Anybody knows a Java implementation of Constraint Grammar for natural language processing? I know the VISL CG3 implementation, that is in C++, and I could interface it from Java, but it would be easier if I could find a Java implementation since it will be integrated to a legacy Java code. This will be used in a Portuguese open source grammar checker and should be compatible with LGPL license.

unhammer
  • 4,306
  • 2
  • 39
  • 52
wcolen
  • 1,401
  • 10
  • 15

3 Answers3

1

Have a look on JAPE: Regular Expressions over Annotations. A formalism based on CPSL (COMMON PATTERN SPECIFICATION LANGUAGE) in old TIPSTER project.

It's not true context-dependent (as Context Grammar should be) but it's possible to do context dependent things with it. This is free and open source. And has a lot of Java examples.

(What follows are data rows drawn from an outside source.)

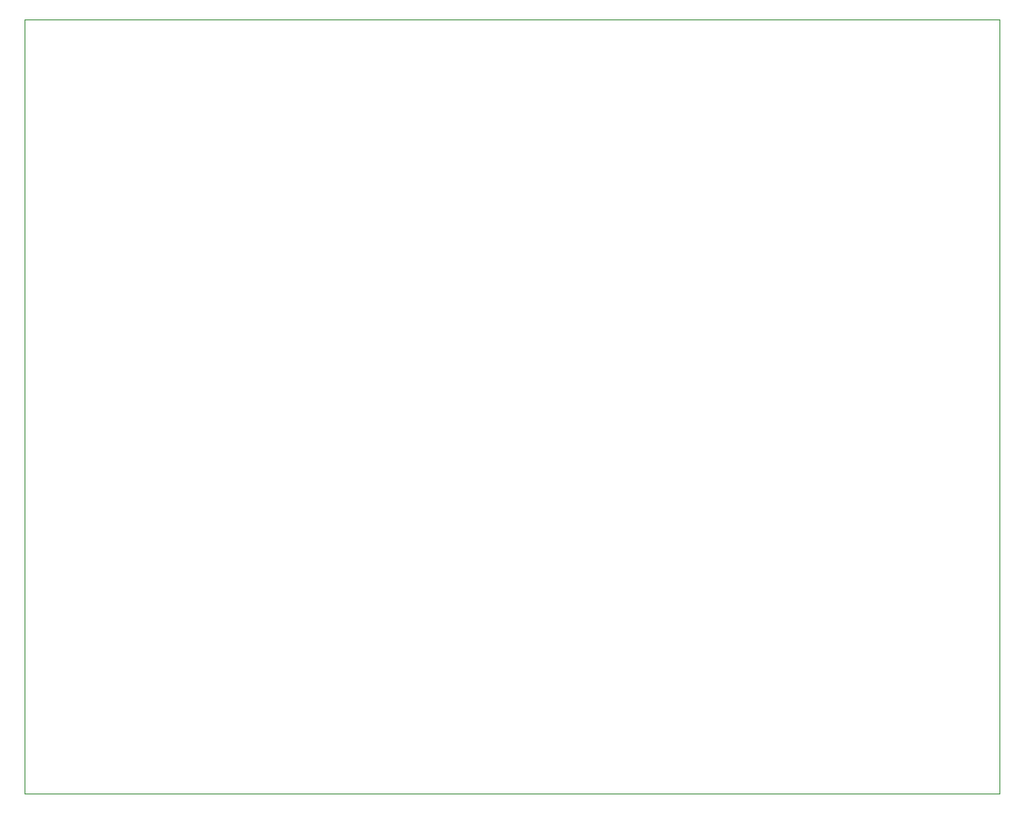
<source format=gbr>
G04 #@! TF.GenerationSoftware,KiCad,Pcbnew,(5.1.2)-1*
G04 #@! TF.CreationDate,2019-05-20T20:05:41-05:00*
G04 #@! TF.ProjectId,Nixie Tube Clock,4e697869-6520-4547-9562-6520436c6f63,rev?*
G04 #@! TF.SameCoordinates,Original*
G04 #@! TF.FileFunction,Profile,NP*
%FSLAX46Y46*%
G04 Gerber Fmt 4.6, Leading zero omitted, Abs format (unit mm)*
G04 Created by KiCad (PCBNEW (5.1.2)-1) date 2019-05-20 20:05:41*
%MOMM*%
%LPD*%
G04 APERTURE LIST*
%ADD10C,0.050000*%
G04 APERTURE END LIST*
D10*
X15240000Y-94996000D02*
X15240000Y-17526000D01*
X112776000Y-94996000D02*
X15240000Y-94996000D01*
X112776000Y-17526000D02*
X112776000Y-94996000D01*
X15240000Y-17526000D02*
X112776000Y-17526000D01*
M02*

</source>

XTDL from SPROUT project also worth looking. Not sure is it free or not.

andrey
  • 842
  • 4
  • 6
  • I am reading the JAPE documentation. I need to check if it can be used in the output of a parser (tree structure). Some rules would check relations between parent and son nodes. Also I couldn't find a standalone version of Jape. The Jar should be small, and gate-core.jar exceeds 4.8 MB. – wcolen Dec 22 '11 at 15:55
  • JAPE doesn't work with tree structures. Instead of building complex trees it does repeatable shallow processing and uses advantage of simplicity. It takes annotations (Java class gate.Annotation) as input terminals, matches them with regexp-like patterns (left hand sides of the rules) and if match was found produces output annotations. Job is done by phases where each phase (set of rules) process annotations made by previous phases to produce (or delete) other annotations. First annotations created by Tokenizer from document text. – andrey Dec 22 '11 at 20:28
  • When processing is finished document contains annotations with data you created. They can be exported to XML or processed by you custom Java code (In fact it will be 1 more ProcessingResource) – andrey Dec 22 '11 at 20:29
  • About a big jar. GATE for NLP is like Eclipse for Java. (but 5mb instead of 150mb). It's not just a library but development enviroment. However you can run GATE without GUI and process bunch of documents. Architecture is based on 3 base elements: LanguageResource (documents and other data i.e. corpus, ontology), ProcessingResource (workers) and Application (combinations of Language&Processing Resources). – andrey Dec 22 '11 at 20:29
  • JAPE can't be extracted into separate compact library because of too many dependencies with other parts of system. (In the same way it's not possible to extract Eclipse debugger from Eclipse). In addition to these 4.8 mb you can find many megabytes of plugins - some of them may be very useful. – andrey Dec 22 '11 at 20:29
  • perhaps RapidMiner http://www.rapidminer.com (eventually considered as competitor of GATE) have Constraint Grammar formalism. But I don't know this tool. – andrey Dec 22 '11 at 20:37
1

I'm not sure if you are looking for regex over semantic graphs and tree structures. If it's the case, you can check Tregex and Semgrex that matches over Stanford dependency graphs and constituent trees.

Kenston Choi
  • 2,862
  • 1
  • 27
  • 37
  • Thank you, Kenston. Very nice project. Unfortunately it is GPL and I can't use it in a LGPL open source grammar checker. – wcolen Dec 23 '11 at 10:50
1

I haven't tried Graph-Expression, but the site states that it provides a language for "structure of match -it is possible to build syntax tree based on match". I think this is comparable to JAPE (as it states in the site: "fast - it works faster then Jape transducer (gate.ac.uk) closest project to this one"). And I assume it can handle graphs, something JAPE may not be good at.

Kenston Choi
  • 2,862
  • 1
  • 27
  • 37